Different K-Pop artists have recommended this series to their fans in the past, with TXT’s Soobin, for example, describing the second season as so fun in one of his broadcasts.
He noted that the anime was a bit provocative, but that he found the story to be genuinely good, hence why he enjoyed watching it.
Seventeen’s Woozi also mentioned the series during one of his broadcasts as an anime he’d recently watched and enjoyed.
Though NCT127’s Taeyong never vocalized his support for or interest in the show, he still received backlash since one of the books in the series was found lying on the floor in one of his Instagram stories.
Artists like Wooseok, Dex, and Mingi of Ateez have also come under fire due to their showing interest in the series.
About Made in Abyss
Akihito Tsukishi’s Made in Abyss released its first-ever volume in 2013. Later on, it was turned into an anime, which aired in 2017. The manga currently has 12 volumes, while the first and second seasons of the show have 14 and 13 episodes, respectively.

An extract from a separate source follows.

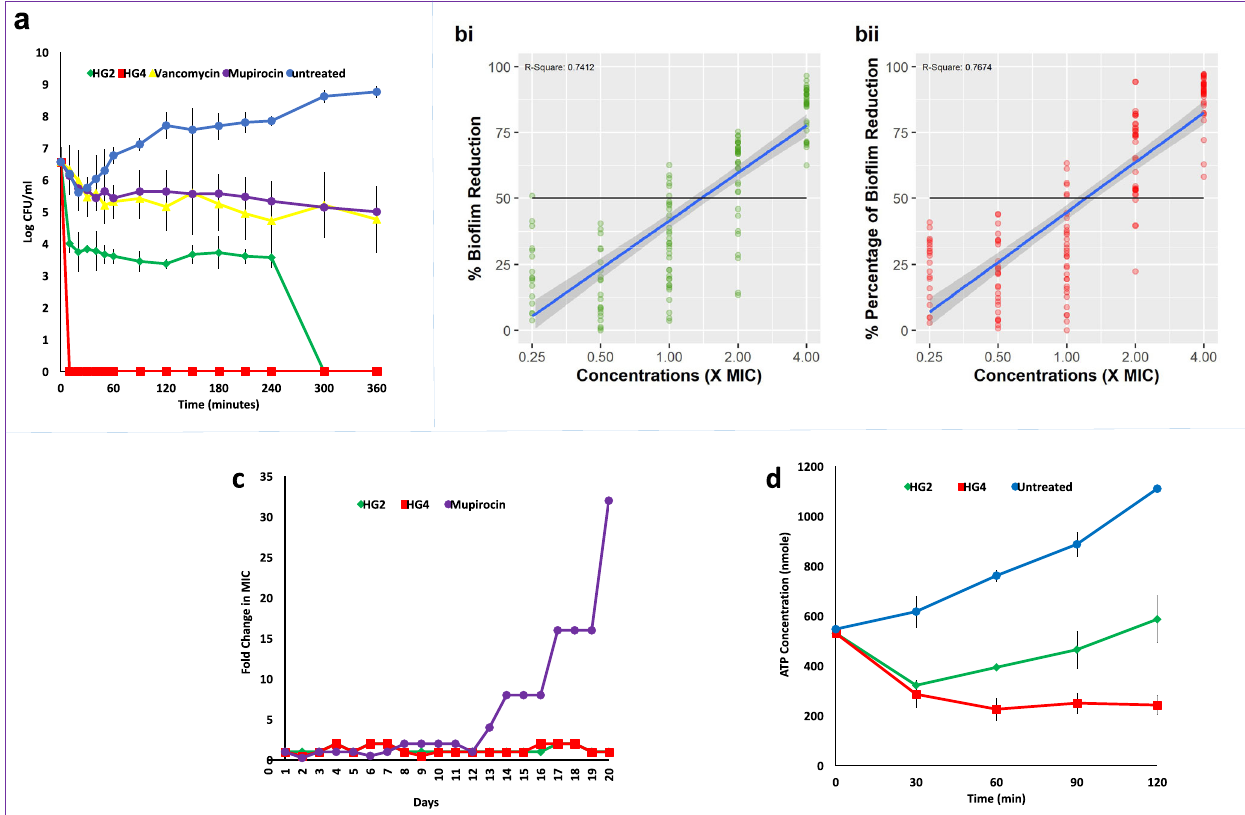
Fig. 3 Antimicrobial susceptibility and activity of HG2 and HG4. a Time-dependent kill of MRSA USA300 cells by AMPs and comparator antibiotics at 3x MIC concentration. bi Anti-bio fi lm activity of HG2 against MRSA USA300 bio fi lms and bii Anti-bio fi lm activity of HG4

The series revolves around the life of a young girl named Riko, who resides in an orphanage in Orth. Surrounding the town is a hole that reaches deep into the earth, which the villagers aptly labeled “the Abyss.”
Often, this hole is used as a hunting spot for Cave Raiders, who look for relics despite rumors of a curse.
Riko, whose mother was assumed to have descended into the Abyss, hopes to follow in her mother’s footsteps by entering it as well, hoping to reach its deepest pits no matter the belief that the deeper you go, the more you will feel the effects of the curse.
In her journey, she meets a young robot boy struggling with amnesia, who then joins Riko on her journey to the bottom of the Abyss.
Since its release, the anime has been nominated for several awards thus far; it was nominated as the Best Anime Series and Best New TV Series for the IGN Summer Movie Awards, for example, and was also nominated at the International Online Cinema Awards, the Crunchyroll Anime Awards, and the Anime Trending Awards.
It also won the award for Anime of the Year at the Crunchyroll Anime Awards, as well as several others.
There have been mixed reactions from netizens so far concerning this issue.
Some have shown support for the show and the artists, explaining that scenes like this are to be expected because the show is a psychological horror. One X user explains that the show was heavily censored in Korea, which probably meant that the idols didn’t see a lot of the scenes deemed to be controversial and that the show is critically acclaimed for its story.
They also noted that the scenes and themes that have been placed under scrutiny online are not at all romanticized in the anime.
Another compared the show to Game of Thrones, saying that there was no such talk when that show was popular, even though the only difference between the two is that one is an anime and the other isn’t.
Another stated that the blame should be put on the author and not the artists because Soobin, for example, only mentioned that he enjoyed the plot and not the other problematic themes found within the anime.
Others have shown complete disgust toward the idols who have been named to like this anime, saying that fans are babying them too much considering they’re grown men and that they shouldn’t be defending them.
Given the contents of the manga / anime, many fans are greatly disappointed with these idols who have shown their support and interest in Tsukishi’s work, likening the series to pedophilia or even child porn.
“Men who consume this genre of fiction need to be investigated,” one user said.
“If they weren’t your idols, you’d side-eye them or call it gross.”